- Extrait fourni -
Le sujet agit sur un objet qui n'impose aucune contrainte. Il peut alors se livrer à des classifications, des sériations, des dénombrements... Cette causalité est propre à l'action du sujet ainsi qu'à ses interactions avec les objets.
La recherche de connexions causales peut s'effectuer dans deux cas de figure, au travers d'identifications qui portent :
soit sur des changements qualificatifs ou des déplacements inhérents aux objets
soit sur les résultats des propriétés de l'action du sujet et consistent alors à abstraire des objets les propriétés que le sujet leur confère par son action.
Les données objectives extérieures ainsi constatées font l'objet d'un contrôle expérimental qui permet d'élaborer un modèle causal, donc d'interpréter. Il paraît néanmoins important de faire une distinction entre :
les opérations appliquées aux objets, comme l'enfant qui, en dénombrant, impose par son activité cognitive, des connexions causales.
et
les opérations attribuées aux objets comme celles qui décrivent le processus causal de la transmission d'un mouvement et utilisent le contrôle expérimental pour affiner la prise de conscience du lien causal.
Nous comprenons que dans la constitution de l'objet, l'enfant puisse confondre les propriétés de l'objet avec les propriétés de son action. Ainsi nous pouvons établir une correspondance entre le travail d'identification et la mise en place progressive des opérations d'attribution et d'application. Cette dernière pourrait s'établir lorsque l'enfant parvient à différencier ce qui appartient à son action de ce qui appartient à l'objet.
Nous pouvons donc penser que l'objectivation et la spatialisation de la causalité sont des passages nécessaires dans l'identification de l'objet, au sens où, elles permettent à l'enfant de dissocier les faisceaux qualitatifs de l'objet, identifiables par l'attribution de l'action propre du sujet, identifiable par l'opération d'application. Toutefois, la lecture d'une expérience exige l'emploi d'instruments d'assimilation rendant cette lecture possible. Elle suppose l'utilisation de structures opératoires. A tous les niveaux, l'élaboration de la causalité procède en interaction avec celle des opérations, chacun de ces niveaux favorisant l'autre.

- Données fournies -
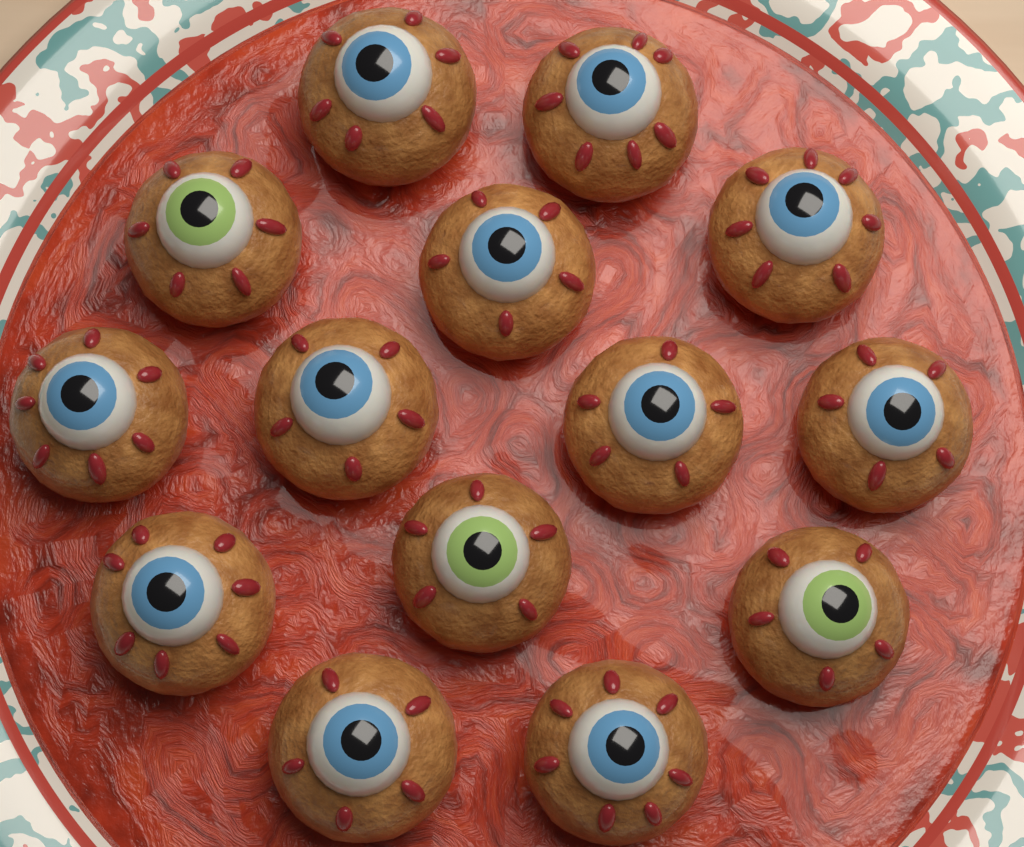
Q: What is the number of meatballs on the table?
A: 14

- Consigne -
Selon l'extrait sur la causalité, avec quoi l'enfant peut-il confondre les propriétés de l'objet lors de la constitution de celui-ci ?

- Réponse complète -
Avec les propriétés de son action.